Two Strikes and You’re Out: FCC’s Solution to Reassigned Numbers (FCC TCPA Order Report Part 4 of 11)
One of the most troubling aspects of the July 10, 2015 FCC Order interpreting the TCPA is what it has to say about consent in the context of reassigned numbers. In his dissent, Commissioner Ajit Pai says that the rule “creates a trap for law-abiding companies by giving litigious individuals a reason not to inform callers about a wrong number” and calls it a “veritable quagmire of self-contradiction and misplaced incentives.” That may be one of the best descriptions of the TCPA on record, but it doesn’t exactly help us answer the core questions here: What is the rule and, perhaps more importantly, how can businesses avoid the traps being set by plaintiffs?
The FCC found that “the TCPA requires the consent not of the intended recipient of the call, but of the current subscriber.” This means that, even if the caller has valid, express consent from the intended recipient to call that individual at the number provided, the caller could be liable for a TCPA violation if the number has been reassigned. To be clear, reassignment of numbers is not exactly uncommon—more than 37 million numbers are reassigned every year, according to Commissioner Pai’s dissent. So how are businesses supposed to keep track of these reassignments? There is no national database of reassigned numbers, and it would be impractical (and imperfect) to expect customers to voluntarily provide updated contact information to every company they do business with every time they get new phone numbers.
The FCC’s solution is that businesses get one chance to get it right. The FCC found that “callers who make calls without knowledge of reassignment and with a reasonable basis to believe that they have valid consent to make the call should be able to initiate one call after reassignment as an additional opportunity to gain actual or constructive knowledge of the reassignment and cease future calls to the new subscriber.” (Emphasis added.) And if that does not give you heart palpitations, consider this: “If this one additional call does not yield actual knowledge of reassignment, we deem the caller to have constructive knowledge of such.” (Emphasis added.) How is the caller supposed to have constructive knowledge? Well, the FCC doesn’t really say—the majority speculates about possible ways the caller could learn about the reassignment, such as receiving that information from the new subscriber, hearing a voicemail from the new subscriber, hearing a disconnected tone, getting a call from the customer or subscribing to a database of reassigned numbers, but obviously none of these is guaranteed to work, and in fact, they may be easily flouted by potential litigants. Which brings us back to Commissioner Pai’s concern about the trap for law-abiding companies: A litigious individual has no incentive to reveal during the “one additional call” that the number has been reassigned. Rather, that individual has every incentive to receive as many calls as possible before filing a lawsuit under the TCPA. And this is not merely speculation—that is exactly what happened to the Rubio’s restaurant chain, which had no idea it was sending quality assurance text messages to a reassigned number until it was sued under the TCPA.

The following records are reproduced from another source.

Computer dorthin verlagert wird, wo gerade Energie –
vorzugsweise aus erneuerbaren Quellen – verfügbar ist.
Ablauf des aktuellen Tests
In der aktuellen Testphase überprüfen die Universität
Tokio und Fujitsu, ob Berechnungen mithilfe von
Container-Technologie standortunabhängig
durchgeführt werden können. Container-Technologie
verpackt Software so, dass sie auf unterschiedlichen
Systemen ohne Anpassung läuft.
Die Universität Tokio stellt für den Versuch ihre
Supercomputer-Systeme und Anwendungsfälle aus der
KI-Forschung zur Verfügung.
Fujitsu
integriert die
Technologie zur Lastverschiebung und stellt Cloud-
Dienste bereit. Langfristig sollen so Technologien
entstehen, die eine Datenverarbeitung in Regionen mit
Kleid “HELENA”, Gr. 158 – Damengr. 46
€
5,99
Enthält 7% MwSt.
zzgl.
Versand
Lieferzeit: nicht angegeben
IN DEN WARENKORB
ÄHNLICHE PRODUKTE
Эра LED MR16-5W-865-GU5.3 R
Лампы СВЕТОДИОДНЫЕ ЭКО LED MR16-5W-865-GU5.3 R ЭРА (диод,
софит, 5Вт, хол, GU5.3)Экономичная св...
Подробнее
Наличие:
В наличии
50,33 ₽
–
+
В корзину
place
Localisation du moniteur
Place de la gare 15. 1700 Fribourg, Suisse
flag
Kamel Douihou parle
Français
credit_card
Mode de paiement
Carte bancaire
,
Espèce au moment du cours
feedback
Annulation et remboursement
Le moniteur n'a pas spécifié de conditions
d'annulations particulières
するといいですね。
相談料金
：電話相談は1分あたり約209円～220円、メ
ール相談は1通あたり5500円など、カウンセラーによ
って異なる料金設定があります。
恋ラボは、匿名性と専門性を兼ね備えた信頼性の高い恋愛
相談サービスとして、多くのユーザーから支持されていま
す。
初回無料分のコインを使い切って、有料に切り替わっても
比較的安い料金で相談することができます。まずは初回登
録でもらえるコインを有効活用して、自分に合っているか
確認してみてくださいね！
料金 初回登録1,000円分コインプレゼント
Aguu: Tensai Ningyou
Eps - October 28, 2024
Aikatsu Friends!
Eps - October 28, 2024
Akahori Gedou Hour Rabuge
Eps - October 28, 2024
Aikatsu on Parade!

With the new “one-call” rule in place, businesses need to be extremely careful about all interactions with customers—even those who have given express consent. Under the FCC’s ruling, it is not enough to have a good-faith belief that the number belongs to the individual who gave consent. Call center personnel should be trained to confirm the identity of every individual who answers a call, and calls should not be terminated when they go to voicemail because the voicemail greeting may indicate a reassigned number. Also, to the extent they exist, companies should consider subscribing to reassigned number databases and scrubbing their contact lists against those databases before calls are made. Companies making artificial or prerecorded voice calls also can implement interactive opt-out mechanisms in all calls so that recipients can identify wrong-number calls. The FCC also suggests putting the burden on customers to provide companies with updated contact information, but this is an unreliable solution that could put businesses at odds with their customers in the event of litigation.
This portion of the FCC Order has been expressly challenged in petitions for review in the D.C. Circuit, and we will be monitoring those proceedings closely to see if these rulings are overturned.